Tortellino tradizionale
Tutto inizia con una mangiatoia trasformata in culla per Gesù bambino. Poi sulla scena della natività arrivano pane, vino e la carne che rappresenta l’abbondanza. Ma che cibo «gustano» oggi le statuette?
La notte di Natale del 1223 San Francesco inventa il presepe e mette subito al centro il mangiare. Trasforma in una culla la mangiatoia – proprio questo significa la parola latina praesepium – dove al posto del foraggio per sfamare il bue e l’asinello prepara un morbido cuscino di paglia. E prodigiosamente appare sotto i suoi occhi il bambinello aureolato di luce, che i Vangeli definiscono il pane della vita.
Da allora fare il presepe è diventato un rito collettivo. Ogni popolo se lo è disegnato a sua immagine e somiglianza. Cambiando persino i tratti somatici dei pastori, che in America Latina diventano andini, in Cina hanno gli occhi a mandorla, in Africa la pelle nera. Ma cambiano soprattutto i cibi che con il linguaggio semplice della tavola rappresentano la gioia portata dalla Buona Novella.
Uova, frutta, cereali, formaggi, verdure. Ma anche salami, pancette, salsicce, quarti di bue, perché la carne è sempre stata il cibo dell’abbondanza, il sogno dei poveri cristi di tutto il mondo. In questo senso è esemplare il presepe napoletano, che riflette la cultura di una città sovrappolata e affamata. Vivace, verace e vorace. Abitata da un popolo sempre in cerca di un posto al sole dove godersi un morso di vita.
Così il presepe partenopeo ha fatto posto anche all’osteria, autorizzando di fatto il peccato di gola.

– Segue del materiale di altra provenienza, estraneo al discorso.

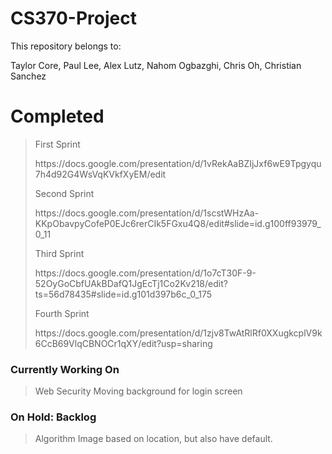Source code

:# CS370-Project
This repository belongs to: <p>Taylor Core, Paul Lee, Alex Lutz,  Nahom Ogbazghi, Chris Oh, Christian Sanchez</p>

<p>
<h1>Completed</h1>

<blockquote>
<p></p>
<p>First Sprint</p>
https://docs.google.com/presentation/d/1vRekAaBZIjJxf6wE9Tpgyqu7h4d92G4WsVqKVkfXyEM/edit
<p></p>

<p>Second Sprint</p>
https://docs.google.com/presentation/d/1scstWHzAa-KKpObavpyCofeP0EJc6rerCIk5FGxu4Q8/edit#slide=id.g100ff93979_0_11
<p></p>

<p>Third Sprint</p>
https://docs.google.com/presentation/d/1o7cT30F-9-52OyGoCbfUAkBDafQ1JgEcTj1Co2Kv218/edit?ts=56d78435#slide=id.g101d397b6c_0_175
<p></p>

<p>Fourth Sprint</p>
https://docs.google.com/presentation/d/1zjv8TwAtRlRf0XXugkcplV9k6CcB69VlqCBNOCr1qXY/edit?usp=sharing
<p></p>

</blockquote>





<h3>Currently Working On</h3>

<blockquote>
Web Security
Moving background for login screen
</blockquote>

<h3>On Hold: Backlog</h3>
<blockquote>
Algorithm 
Image based on location, but also have default. 
</blockquote>

</p>


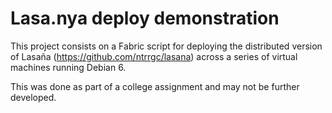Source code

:# Lasa.nya deploy demonstration

This project consists on a Fabric script for deploying the distributed version of Lasaña (<https://github.com/ntrrgc/lasana>) across a series of virtual machines running Debian 6.

This was done as part of a college assignment and may not be further developed.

Per secoli in prima fila c’è sempre stato il banco del macellaio, dove fanno bella mostra prosciutti, capretti e polli. Da qualche anno però la dieta nel presepe sta cambiando. Nel borsino di San Gregorio Armeno, la via napoletana dei maestri presepisti, si registra una nuova tendenza negli acquisti. La scena se l’è presa il pizzaiolo che sforna margherite sfrigolanti. E la carne è stata surclassata da altri cibi più sostenibili, come spaghetti, mozzarelle, baccalà, frutti di mare, capitoni. Spopolano struffoli, pastiere, roccocò, cassate. Un menù natalizio in piena regola, ma sempre più etico e ispirato alla dieta mediterranea. Che in un sol boccone salva il corpo e l’anima.